● WRITTEN TASK
Pick out each line of the material that includes the string "instances", and copy those lines.

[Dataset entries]
[Begin]

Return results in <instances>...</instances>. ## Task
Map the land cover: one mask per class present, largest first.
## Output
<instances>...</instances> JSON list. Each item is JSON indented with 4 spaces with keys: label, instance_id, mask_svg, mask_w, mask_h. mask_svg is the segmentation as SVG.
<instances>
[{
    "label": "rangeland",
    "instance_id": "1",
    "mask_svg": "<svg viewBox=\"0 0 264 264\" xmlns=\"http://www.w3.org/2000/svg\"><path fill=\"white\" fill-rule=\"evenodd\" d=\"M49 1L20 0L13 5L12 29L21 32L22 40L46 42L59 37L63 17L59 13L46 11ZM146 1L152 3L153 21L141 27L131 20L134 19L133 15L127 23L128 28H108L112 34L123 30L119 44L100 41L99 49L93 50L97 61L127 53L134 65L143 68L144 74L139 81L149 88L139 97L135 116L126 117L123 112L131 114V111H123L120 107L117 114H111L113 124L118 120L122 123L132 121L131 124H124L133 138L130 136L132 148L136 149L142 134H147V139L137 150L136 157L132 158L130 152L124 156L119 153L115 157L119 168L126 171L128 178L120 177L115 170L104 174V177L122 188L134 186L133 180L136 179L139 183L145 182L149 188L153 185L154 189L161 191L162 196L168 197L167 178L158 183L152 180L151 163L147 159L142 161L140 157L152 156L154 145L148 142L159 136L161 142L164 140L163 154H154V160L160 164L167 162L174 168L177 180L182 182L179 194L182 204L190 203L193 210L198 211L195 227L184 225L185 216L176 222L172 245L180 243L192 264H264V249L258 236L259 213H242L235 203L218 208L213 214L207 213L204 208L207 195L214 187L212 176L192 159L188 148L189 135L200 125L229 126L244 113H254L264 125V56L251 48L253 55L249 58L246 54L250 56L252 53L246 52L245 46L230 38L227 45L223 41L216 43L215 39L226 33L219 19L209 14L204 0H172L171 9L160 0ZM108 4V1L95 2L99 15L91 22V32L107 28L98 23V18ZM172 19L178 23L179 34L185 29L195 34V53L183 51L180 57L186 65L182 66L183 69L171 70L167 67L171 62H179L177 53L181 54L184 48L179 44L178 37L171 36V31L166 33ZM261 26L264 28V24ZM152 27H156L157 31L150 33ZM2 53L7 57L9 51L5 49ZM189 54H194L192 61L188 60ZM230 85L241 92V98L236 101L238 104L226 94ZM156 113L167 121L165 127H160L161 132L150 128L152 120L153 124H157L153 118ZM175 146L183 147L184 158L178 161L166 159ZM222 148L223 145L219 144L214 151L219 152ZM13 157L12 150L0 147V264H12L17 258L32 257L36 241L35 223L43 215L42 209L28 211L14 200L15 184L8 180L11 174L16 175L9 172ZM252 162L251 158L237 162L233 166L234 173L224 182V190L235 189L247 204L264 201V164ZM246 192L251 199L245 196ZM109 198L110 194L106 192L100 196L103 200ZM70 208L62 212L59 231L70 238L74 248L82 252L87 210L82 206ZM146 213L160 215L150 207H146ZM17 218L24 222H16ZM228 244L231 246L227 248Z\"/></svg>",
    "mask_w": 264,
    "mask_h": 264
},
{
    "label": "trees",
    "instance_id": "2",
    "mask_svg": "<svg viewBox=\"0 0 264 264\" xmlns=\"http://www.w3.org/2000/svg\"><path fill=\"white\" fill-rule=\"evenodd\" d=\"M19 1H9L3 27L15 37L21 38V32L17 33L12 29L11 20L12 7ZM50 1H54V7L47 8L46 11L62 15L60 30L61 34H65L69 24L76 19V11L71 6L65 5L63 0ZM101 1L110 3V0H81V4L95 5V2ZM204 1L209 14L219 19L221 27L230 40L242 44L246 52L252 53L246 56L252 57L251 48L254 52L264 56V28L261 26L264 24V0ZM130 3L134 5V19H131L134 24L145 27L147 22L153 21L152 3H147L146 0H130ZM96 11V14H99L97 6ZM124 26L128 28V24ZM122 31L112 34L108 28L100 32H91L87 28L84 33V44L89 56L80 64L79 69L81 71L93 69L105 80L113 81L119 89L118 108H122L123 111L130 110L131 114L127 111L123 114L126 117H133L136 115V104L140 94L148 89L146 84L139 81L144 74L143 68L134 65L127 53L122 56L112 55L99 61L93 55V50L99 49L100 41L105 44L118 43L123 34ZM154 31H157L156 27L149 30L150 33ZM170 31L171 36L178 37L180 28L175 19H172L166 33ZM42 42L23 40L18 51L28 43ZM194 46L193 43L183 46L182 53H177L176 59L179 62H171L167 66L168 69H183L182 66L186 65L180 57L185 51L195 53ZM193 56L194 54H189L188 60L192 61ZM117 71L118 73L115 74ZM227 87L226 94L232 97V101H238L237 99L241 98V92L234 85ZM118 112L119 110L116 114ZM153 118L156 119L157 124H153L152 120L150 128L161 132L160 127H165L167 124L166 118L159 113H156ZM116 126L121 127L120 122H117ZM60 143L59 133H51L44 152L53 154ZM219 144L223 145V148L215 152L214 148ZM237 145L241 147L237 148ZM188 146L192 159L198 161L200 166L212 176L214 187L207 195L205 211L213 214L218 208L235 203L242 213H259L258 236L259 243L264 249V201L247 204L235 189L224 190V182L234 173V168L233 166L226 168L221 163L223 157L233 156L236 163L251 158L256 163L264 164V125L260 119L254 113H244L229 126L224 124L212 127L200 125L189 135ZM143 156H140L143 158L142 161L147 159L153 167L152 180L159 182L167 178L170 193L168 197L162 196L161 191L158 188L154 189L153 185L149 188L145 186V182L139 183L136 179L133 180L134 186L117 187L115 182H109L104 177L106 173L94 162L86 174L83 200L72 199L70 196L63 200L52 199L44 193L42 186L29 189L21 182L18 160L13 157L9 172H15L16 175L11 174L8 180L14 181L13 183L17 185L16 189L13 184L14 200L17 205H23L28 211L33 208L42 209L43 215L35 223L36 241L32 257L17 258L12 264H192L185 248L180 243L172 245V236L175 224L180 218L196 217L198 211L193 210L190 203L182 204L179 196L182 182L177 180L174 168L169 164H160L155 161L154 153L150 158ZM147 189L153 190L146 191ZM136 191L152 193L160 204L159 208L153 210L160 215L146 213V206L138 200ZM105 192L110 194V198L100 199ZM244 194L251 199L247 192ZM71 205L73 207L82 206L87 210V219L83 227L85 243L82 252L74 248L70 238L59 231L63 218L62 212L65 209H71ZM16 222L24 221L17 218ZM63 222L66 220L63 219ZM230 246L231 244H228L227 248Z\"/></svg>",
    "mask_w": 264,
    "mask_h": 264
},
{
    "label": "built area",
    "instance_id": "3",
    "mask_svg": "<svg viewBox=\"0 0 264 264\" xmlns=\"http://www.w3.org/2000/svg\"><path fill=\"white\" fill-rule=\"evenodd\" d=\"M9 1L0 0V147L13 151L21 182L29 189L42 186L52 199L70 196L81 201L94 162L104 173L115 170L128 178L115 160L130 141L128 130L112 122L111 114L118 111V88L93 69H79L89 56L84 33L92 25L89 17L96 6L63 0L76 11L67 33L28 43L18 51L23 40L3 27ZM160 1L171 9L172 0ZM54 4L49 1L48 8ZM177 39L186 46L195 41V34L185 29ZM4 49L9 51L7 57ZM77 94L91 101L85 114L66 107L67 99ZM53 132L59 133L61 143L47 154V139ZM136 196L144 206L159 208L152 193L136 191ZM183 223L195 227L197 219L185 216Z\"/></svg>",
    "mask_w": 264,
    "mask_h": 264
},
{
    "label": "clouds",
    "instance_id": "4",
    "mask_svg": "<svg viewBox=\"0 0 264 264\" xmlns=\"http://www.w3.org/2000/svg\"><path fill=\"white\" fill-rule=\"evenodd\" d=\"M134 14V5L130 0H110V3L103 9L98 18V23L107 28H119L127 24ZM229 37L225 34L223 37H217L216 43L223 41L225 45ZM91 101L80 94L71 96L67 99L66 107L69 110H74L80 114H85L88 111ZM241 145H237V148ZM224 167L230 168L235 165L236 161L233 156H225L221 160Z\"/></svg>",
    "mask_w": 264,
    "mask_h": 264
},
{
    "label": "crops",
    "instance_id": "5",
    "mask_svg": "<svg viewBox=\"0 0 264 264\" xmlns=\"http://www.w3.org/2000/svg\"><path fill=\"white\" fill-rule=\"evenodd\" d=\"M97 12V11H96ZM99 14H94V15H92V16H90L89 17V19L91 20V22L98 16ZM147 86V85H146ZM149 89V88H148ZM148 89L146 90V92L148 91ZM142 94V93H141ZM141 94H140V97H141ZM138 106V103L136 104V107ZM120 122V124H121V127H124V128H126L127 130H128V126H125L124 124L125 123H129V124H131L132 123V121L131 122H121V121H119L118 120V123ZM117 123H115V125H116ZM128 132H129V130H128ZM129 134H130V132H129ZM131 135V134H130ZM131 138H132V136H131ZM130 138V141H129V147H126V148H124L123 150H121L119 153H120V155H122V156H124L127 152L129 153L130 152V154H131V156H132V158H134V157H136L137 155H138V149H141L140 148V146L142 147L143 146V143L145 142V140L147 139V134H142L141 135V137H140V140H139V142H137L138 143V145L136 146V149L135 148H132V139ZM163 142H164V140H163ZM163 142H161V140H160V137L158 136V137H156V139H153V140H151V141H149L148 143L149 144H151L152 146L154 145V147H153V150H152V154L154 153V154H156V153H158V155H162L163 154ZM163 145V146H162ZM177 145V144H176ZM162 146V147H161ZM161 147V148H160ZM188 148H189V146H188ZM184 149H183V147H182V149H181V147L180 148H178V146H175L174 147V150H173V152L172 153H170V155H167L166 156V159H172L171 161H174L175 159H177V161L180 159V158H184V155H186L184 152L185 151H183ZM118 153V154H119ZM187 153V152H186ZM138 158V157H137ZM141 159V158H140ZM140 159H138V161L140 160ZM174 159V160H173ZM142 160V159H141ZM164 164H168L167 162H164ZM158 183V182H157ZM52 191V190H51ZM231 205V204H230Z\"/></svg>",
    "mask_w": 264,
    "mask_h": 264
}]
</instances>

[End]

● WRITTEN ANSWER
Return results in <instances>...</instances>. ## Task
<instances>...</instances> JSON list. Each item is JSON indented with 4 spaces with keys: label, instance_id, mask_svg, mask_w, mask_h. mask_svg is the segmentation as SVG.
<instances>
</instances>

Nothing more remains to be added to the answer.